Compliance with certain standards is another key feature for reporting. For example, the German Science Council asks research institutions to collect research information according to defined standardized criteria (Research Core Data Set, KDSF). The TIB transformed the data model of the KDSF to make it usable in VIVO. CERIF is another standard of high importance for German research institutions.
The Technische Informationsbibliothek (TIB) – German National Library of Science and Technology has decided to use VIVO for reporting. In the scope of VIVO-KDSF project, an internal VIVO is going to be used for generation of reports in accordance with the KDSF. This poses some technical and ontological challenges to a standard out-of-the-box VIVO.

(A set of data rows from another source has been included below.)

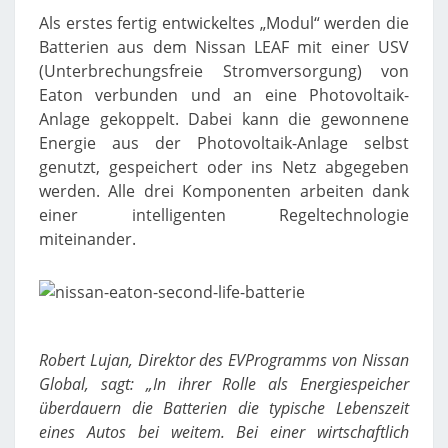
Als erstes fertig entwickeltes „Modul“ werden die
Batterien aus dem Nissan LEAF mit einer USV
(Unterbrechungsfreie Stromversorgung) von
Eaton verbunden und an eine Photovoltaik-
Anlage gekoppelt. Dabei kann die gewonnene
Energie aus der Photovoltaik-Anlage selbst
genutzt, gespeichert oder ins Netz abgegeben
werden. Alle drei Komponenten arbeiten dank
einer intelligenten Regeltechnologie
miteinander.
Robert Lujan, Direktor des EVProgramms von Nissan
Global, sagt: „In ihrer Rolle als Energiespeicher
überdauern die Batterien die typische Lebenszeit
eines Autos bei weitem. Bei einer wirtschaftlich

To allow the use of VIVO in such a context, it has to comply to a set of laws, rules and regulations, e.g. regarding privacy, and protection of employees. These require some information to be visible only to specific user groups. Furthermore, to achieve a high quality of research information, there is a need for validating and editing workflows. To establish these workflows, some developmental work on VIVO has to be done. This includes amongst others an advanced role and rights management and a tool to track changes and who's responsible for them.
On the technical side, for report production a reporting module integrated into VIVO is needed. For now VIVO is not technically geared for reporting, as its basic goal focuses on information representation in the web. VIVO provides a SPARQL query editor which can be used for reports, but it requires deep knowledge of SPARQL and the VIVO data model. a convenient reporting component should include a user interface which can be intuitively operated by administrative staff, normally not familiar with SPARQL. The user interface should offer a number of options to set a single report and offer export of data in different formats like CSV and PDF. Visualization of data in charts and diagrams has to be provided as well.
This poster describes the developments (to be) conducted at the TIB, and the challenges, it has been facing concerning the use of VIVO for reporting.